How a Cantonese-American chef in New York uses MSG to celebrate his culture


On his left upper arm, Cantonese-American chef Calvin Eng has a tattoo that pays tribute to his upbringing and his identity as a chef.

It is a heart with a banner bearing the letters MSG – the abbreviation of flavour enhancer monosodium glutamate – and it shows just how dedicated he is to the ingredient that has drawn controversy for decades.

Now, Eng has gone one step further in declaring his love for MSG by including it in the name of his debut cookbook, Salt Sugar MSG: Recipes and Stories from a Cantonese American Home, which he wrote with his fiancƩe Phoebe Melnick.

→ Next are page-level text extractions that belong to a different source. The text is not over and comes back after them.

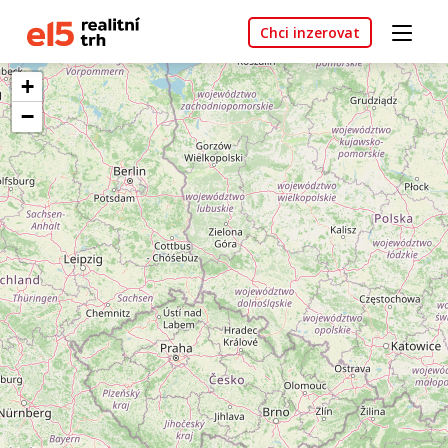
Chci inzerovat
+
−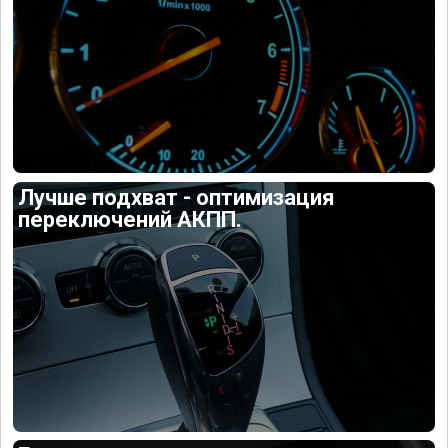
Лучше подхват - оптимизация
переключений АКПП.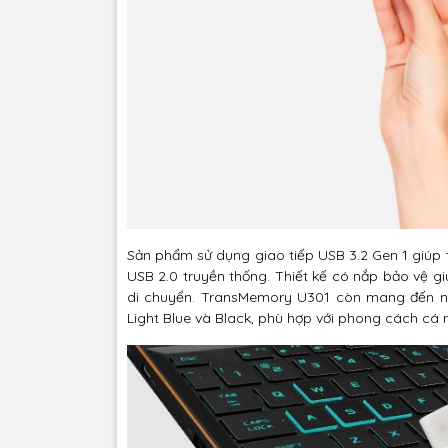
Sản phẩm sử dụng giao tiếp USB 3.2 Gen 1 giúp tr
USB 2.0 truyền thống. Thiết kế có nắp bảo vệ gi
di chuyển. TransMemory U301 còn mang đến nh
Light Blue và Black, phù hợp với phong cách cá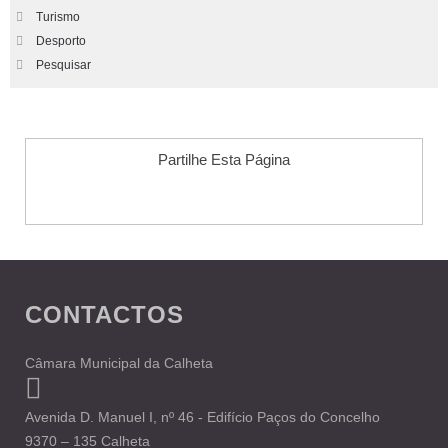
Turismo
Desporto
Pesquisar
Partilhe Esta Página
CONTACTOS
Câmara Municipal da Calheta
Avenida D. Manuel I, nº 46 - Edifício Paços do Concelho
9370 – 135 Calheta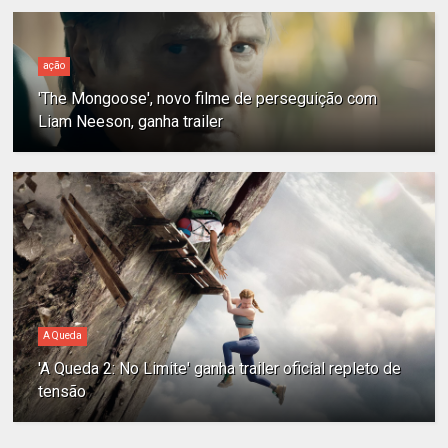
ação
'The Mongoose', novo filme de perseguição com
Liam Neeson, ganha trailer
A Queda
'A Queda 2: No Limite' ganha trailer oficial repleto de
tensão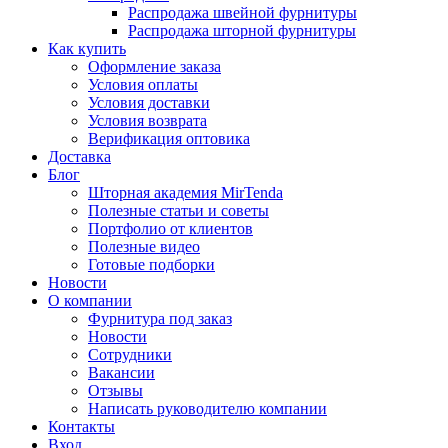
Распродажа швейной фурнитуры
Распродажа шторной фурнитуры
Как купить
Оформление заказа
Условия оплаты
Условия доставки
Условия возврата
Верификация оптовика
Доставка
Блог
Шторная академия MirTenda
Полезные статьи и советы
Портфолио от клиентов
Полезные видео
Готовые подборки
Новости
О компании
Фурнитура под заказ
Новости
Сотрудники
Вакансии
Отзывы
Написать руководителю компании
Контакты
Вход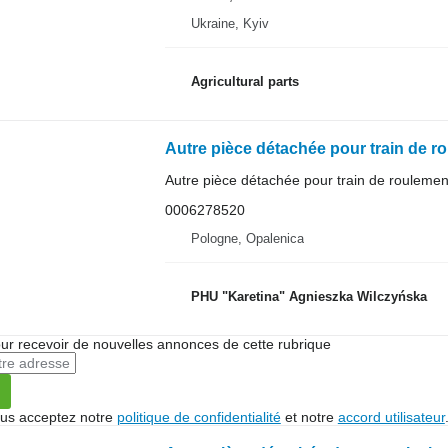
Ukraine, Kyiv
Agricultural parts
Autre pièce détachée pour train de roulemen
0006278520
Pologne, Opalenica
PHU "Karetina" Agnieszka Wilczyńska
r recevoir de nouvelles annonces de cette rubrique
vous acceptez notre
politique de confidentialité
et notre
accord utilisateur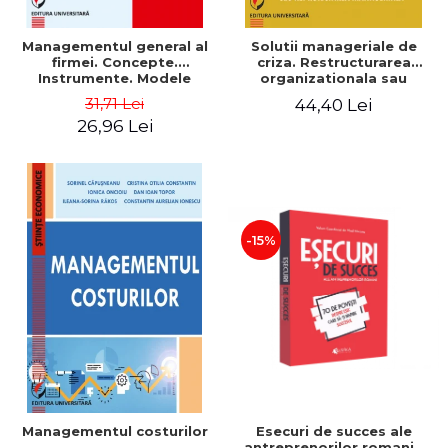
Managementul general al
Solutii manageriale de
firmei. Concepte.
criza. Restructurarea
Instrumente. Modele
organizationala sau
reproiectarea manageriala
31,71 Lei
44,40 Lei
26,96 Lei
-15%
Esecuri de succes ale
Managementul costurilor
antreprenorilor romani -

The book’s title is a nod to what Eng considers to be the trinity of seasonings in Cantonese food ingredients, which are part of what he believes makes the cuisine special.
Roasted mushroom lo mai fan (sticky rice) is one of the recipes in Salt Sugar MSG. Photo: Alex Lau
Roasted mushroom lo mai fan (sticky rice) is one of the recipes in Salt Sugar MSG. Photo: Alex Lau

While the book, published in March, can be regarded as an extension of his restaurant Bonnie’s – a Cantonese-American establishment in New York’s Brooklyn borough – it stands on its own as a collection of recipes meant to be made easily at home. It also reflects how the couple wrote it while raising their young son, Levi.

The idea for the book dates back to December 2021, when Bonnie’s had just opened. While the restaurant was able to feed up to around 200 people a night, Eng wanted to extend the reach of Cantonese-American food further, to people outside New York. Writing a book was his way of doing this.